EXERCISE »
Pull out the text read from each picture in the data below, reproducing every line word for word and in its original order. Leave the pictures themselves out of your answer.

SOURCE DATA »

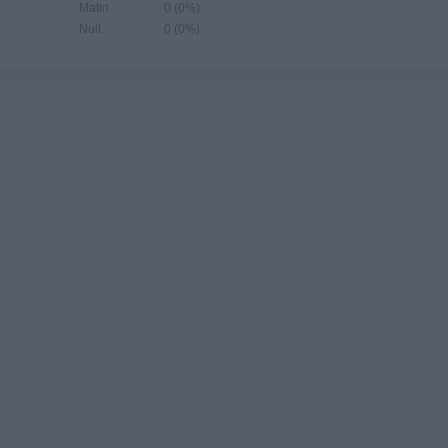
Matin
0 (0%)
Nuit
0 (0%)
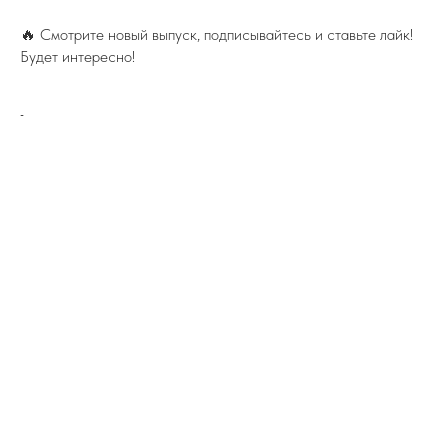
🔥 Смотрите новый выпуск, подписывайтесь и ставьте лайк!
Будет интересно!
-
ПОДПИСЫВАЙТЕСЬ НА TELEGRAM
ФЕДЕРАЦИИ ИЖС
На канале вы найдете самую свежую
информацию о всех событиях связанных
с ИЖС.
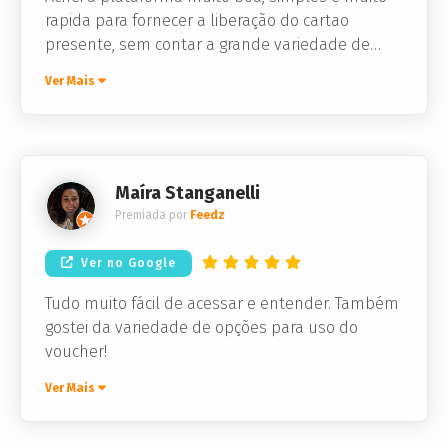
rapida para fornecer a liberação do cartao
presente, sem contar a grande variedade de
lojas que voce pode escolher.
Ver Mais
Maíra Stanganelli
Premiada por
Feedz
Ver no Google
Tudo muito fácil de acessar e entender. Também
gostei da variedade de opções para uso do
voucher!
Ver Mais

SOLVED PROBLEM »
Matin
0 (0%)
Nuit
0 (0%)
🔥 Смотрите новый выпуск, подписывайтесь и ставьте лайк!
Будет интересно!
-
ПОДПИСЫВАЙТЕСЬ НА TELEGRAM
ФЕДЕРАЦИИ ИЖС
На канале вы найдете самую свежую
информацию о всех событиях связанных
с ИЖС.
rapida para fornecer a liberação do cartao
presente, sem contar a grande variedade de
lojas que voce pode escolher.
Ver Mais
Maíra Stanganelli
Premiada por
Feedz
Ver no Google
Tudo muito fácil de acessar e entender. Também
gostei da variedade de opções para uso do
voucher!
Ver Mais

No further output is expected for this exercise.